I think it's fair to say that Mankiewicz (and perhaps Dahl) was fairly disinterested in Fleming, and I appreciate that later films picked up these sequences. I still think we'll see the barracuda swim someday.
I too think the Garden of Death could have been used much more dramatically in NTTD, either when Bond and Nomi were approaching the island, or perhaps when Mathilde escapes so that Bond could rescue her?
I think there's a decent amount of tension in seeing a child in the arms of a madman, reaching out to a plant we know would kill her. I don't know how much you could have got out of Bond & Nomi walking through it: it's not really a potential for a scene, it's more of a character reveal: it tells us something about the guy who built it and tends for it. Bond & Nomi would have just walked through it and avoided touching the plants: it's not an action scene.
Fleming's, I mean.
Maybe a giant squid or two?
(I do look forward to the day when we get something like this in a Bond film.... although I suppose we had giant lizards in SF which I always thought took some inspiration from the squid).

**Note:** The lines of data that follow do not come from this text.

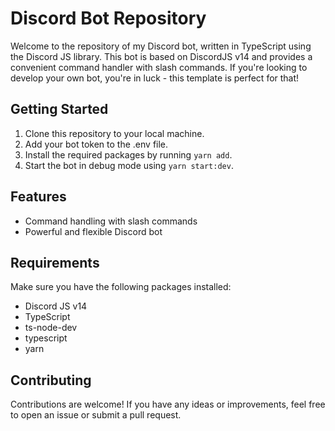 # Discord Bot Repository

Welcome to the repository of my Discord bot, written in TypeScript using the Discord JS library. This bot is based on DiscordJS v14 and provides a convenient command handler with slash commands. If you're looking to develop your own bot, you're in luck - this template is perfect for that!

## Getting Started

1. Clone this repository to your local machine.
2. Add your bot token to the .env file.
3. Install the required packages by running `yarn add`.
4. Start the bot in debug mode using `yarn start:dev`.

## Features

- Command handling with slash commands
- Powerful and flexible Discord bot

## Requirements

Make sure you have the following packages installed:

- Discord JS v14
- TypeScript
- ts-node-dev
- typescript
- yarn

## Contributing

Contributions are welcome! If you have any ideas or improvements, feel free to open an issue or submit a pull request.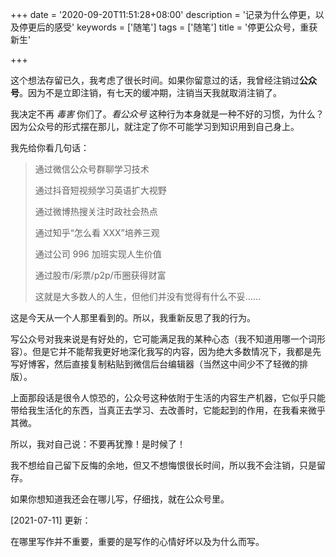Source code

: +++
date = '2020-09-20T11:51:28+08:00'
description = '记录为什么停更，以及停更后的感受'
keywords = ['随笔']
tags = ['随笔']
title = '停更公众号，重获新生'

+++

这个想法存留已久，我考虑了很长时间。如果你留意过的话，我曾经注销过**公众号**。因为不是立即注销，有七天的缓冲期，注销当天我就取消注销了。

我决定不再 *毒害* 你们了。*看公众号* 这种行为本身就是一种不好的习惯，为什么？因为公众号的形式摆在那儿，就注定了你不可能学习到知识用到自己身上。

我先给你看几句话：

> 通过微信公众号群聊学习技术
>
> 通过抖音短视频学习英语扩大视野
>
> 通过微博热搜关注时政社会热点
>
> 通过知乎“怎么看 XXX”培养三观
>
> 通过公司 996 加班实现人生价值
>
> 通过股市/彩票/p2p/币圈获得财富
>
> 这就是大多数人的人生，但他们并没有觉得有什么不妥……

这是今天从一个人那里看到的。所以，我重新反思了我的行为。

写公众号对我来说是有好处的，它可能满足我的某种心态（我不知道用哪一个词形容）。但是它并不能帮我更好地深化我写的内容，因为绝大多数情况下，我都是先写好博客，然后直接复制粘贴到微信后台编辑器（当然这中间少不了轻微的排版）。

上面那段话是很令人惊恐的，公众号这种依附于生活的内容生产机器，它似乎只能带给我生活化的东西，当真正去学习、去改善时，它能起到的作用，在我看来微乎其微。

所以，我对自己说：不要再犹豫！是时候了！

我不想给自己留下反悔的余地，但又不想悔恨很长时间，所以我不会注销，只是留存。

如果你想知道我还会在哪儿写，仔细找，就在公众号里。

[2021-07-11] 更新：

在哪里写作并不重要，重要的是写作的心情好坏以及为什么而写。
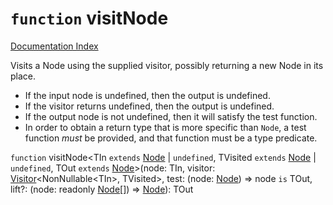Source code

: # `function` visitNode

[Documentation Index](../README.md)

Visits a Node using the supplied visitor, possibly returning a new Node in its place.

- If the input node is undefined, then the output is undefined.
- If the visitor returns undefined, then the output is undefined.
- If the output node is not undefined, then it will satisfy the test function.
- In order to obtain a return type that is more specific than `Node`, a test
  function _must_ be provided, and that function must be a type predicate.

`function` visitNode\<TIn `extends` [Node](../interface.Node/README.md) | `undefined`, TVisited `extends` [Node](../interface.Node/README.md) | `undefined`, TOut `extends` [Node](../interface.Node/README.md)>(node: TIn, visitor: [Visitor](../type.Visitor/README.md)\<NonNullable\<TIn>, TVisited>, test: (node: [Node](../interface.Node/README.md)) => node `is` TOut, lift?: (node: readonly [Node](../interface.Node/README.md)\[]) => [Node](../interface.Node/README.md)): TOut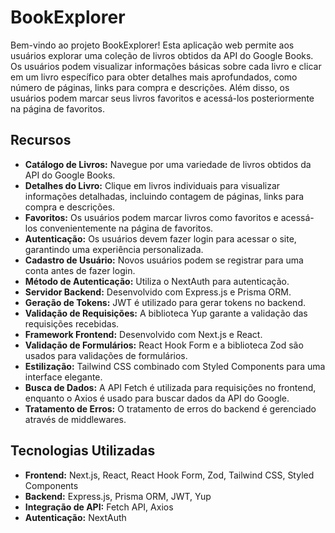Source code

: # BookExplorer

Bem-vindo ao projeto BookExplorer! Esta aplicação web permite aos usuários explorar uma coleção de livros obtidos da API do Google Books.
Os usuários podem visualizar informações básicas sobre cada livro e clicar em um livro específico para obter detalhes mais aprofundados, como número de páginas, 
links para compra e descrições. Além disso, os usuários podem marcar seus livros favoritos e acessá-los posteriormente na página de favoritos.

## Recursos

- **Catálogo de Livros:** Navegue por uma variedade de livros obtidos da API do Google Books.
- **Detalhes do Livro:** Clique em livros individuais para visualizar informações detalhadas, incluindo contagem de páginas, links para compra e descrições.
- **Favoritos:** Os usuários podem marcar livros como favoritos e acessá-los convenientemente na página de favoritos.
- **Autenticação:** Os usuários devem fazer login para acessar o site, garantindo uma experiência personalizada.
- **Cadastro de Usuário:** Novos usuários podem se registrar para uma conta antes de fazer login.
- **Método de Autenticação:** Utiliza o NextAuth para autenticação.
- **Servidor Backend:** Desenvolvido com Express.js e Prisma ORM.
- **Geração de Tokens:** JWT é utilizado para gerar tokens no backend.
- **Validação de Requisições:** A biblioteca Yup garante a validação das requisições recebidas.
- **Framework Frontend:** Desenvolvido com Next.js e React.
- **Validação de Formulários:** React Hook Form e a biblioteca Zod são usados para validações de formulários.
- **Estilização:** Tailwind CSS combinado com Styled Components para uma interface elegante.
- **Busca de Dados:** A API Fetch é utilizada para requisições no frontend, enquanto o Axios é usado para buscar dados da API do Google.
- **Tratamento de Erros:** O tratamento de erros do backend é gerenciado através de middlewares.

## Tecnologias Utilizadas

- **Frontend:** Next.js, React, React Hook Form, Zod, Tailwind CSS, Styled Components
- **Backend:** Express.js, Prisma ORM, JWT, Yup
- **Integração de API:** Fetch API, Axios
- **Autenticação:** NextAuth
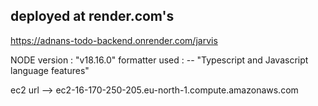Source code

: ## deployed at render.com's


https://adnans-todo-backend.onrender.com/jarvis

NODE version : "v18.16.0"
formatter used : -- "Typescript and Javascript language features"

ec2 url --> ec2-16-170-250-205.eu-north-1.compute.amazonaws.com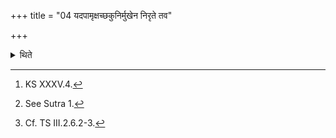 +++
title = "04 यदपामृक्षच्छकुनिर्मुखेन निरृते तव"

+++

<details><summary>थिते</summary>

4. One should address (the clotted ghee) touched by a black bird with yadapāmr̥kṣat...[^1] The act of throwing (into the water) etc. should be done as (described) earlier.[^2] The pot is scrubbed in this case[^3] (and used again).  


[^1]: KS XXXV.4.  

[^2]: See Sutra 1.  

[^3]: Cf. TS III.2.6.2-3.
</details>
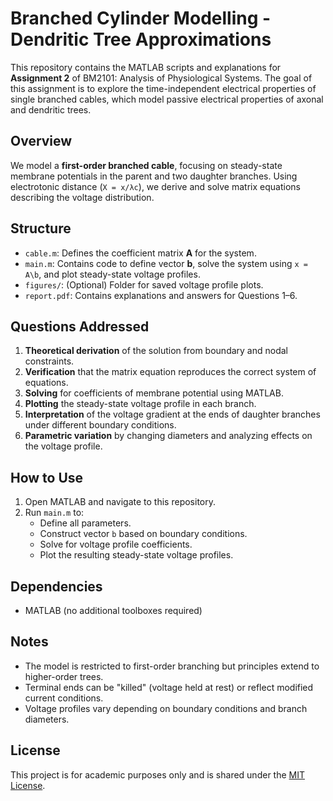 # Branched Cylinder Modelling - Dendritic Tree Approximations

This repository contains the MATLAB scripts and explanations for **Assignment 2** of BM2101: Analysis of Physiological Systems. The goal of this assignment is to explore the time-independent electrical properties of single branched cables, which model passive electrical properties of axonal and dendritic trees.

## Overview

We model a **first-order branched cable**, focusing on steady-state membrane potentials in the parent and two daughter branches. Using electrotonic distance (`X = x/λc`), we derive and solve matrix equations describing the voltage distribution.

## Structure

- `cable.m`: Defines the coefficient matrix **A** for the system.
- `main.m`: Contains code to define vector **b**, solve the system using `x = A\b`, and plot steady-state voltage profiles.
- `figures/`: (Optional) Folder for saved voltage profile plots.
- `report.pdf`: Contains explanations and answers for Questions 1–6.

## Questions Addressed

1. **Theoretical derivation** of the solution from boundary and nodal constraints.
2. **Verification** that the matrix equation reproduces the correct system of equations.
3. **Solving** for coefficients of membrane potential using MATLAB.
4. **Plotting** the steady-state voltage profile in each branch.
5. **Interpretation** of the voltage gradient at the ends of daughter branches under different boundary conditions.
6. **Parametric variation** by changing diameters and analyzing effects on the voltage profile.

## How to Use

1. Open MATLAB and navigate to this repository.
2. Run `main.m` to:
   - Define all parameters.
   - Construct vector `b` based on boundary conditions.
   - Solve for voltage profile coefficients.
   - Plot the resulting steady-state voltage profiles.

## Dependencies

- MATLAB (no additional toolboxes required)

## Notes

- The model is restricted to first-order branching but principles extend to higher-order trees.
- Terminal ends can be "killed" (voltage held at rest) or reflect modified current conditions.
- Voltage profiles vary depending on boundary conditions and branch diameters.

## License

This project is for academic purposes only and is shared under the [MIT License](LICENSE).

They were not giant lizards: they were Komodo dragons, and from what I understand normal sized for such creatures (a biologist corrects me if I'm wrong). There were complaints about them being too CGI looking, if I'm not mistaken. I thunk that's the issue with giant squids: the fear of looking fake and too fantastical. I always wondered how the inclusion of the squid in DN might have influenced the series on the long run.
I'm of two minds about it. On the one hand it's one element of Fleming that hasn't been used, on the other hand people would probably complain of the CGI quality and giant squids are already dated as a trope.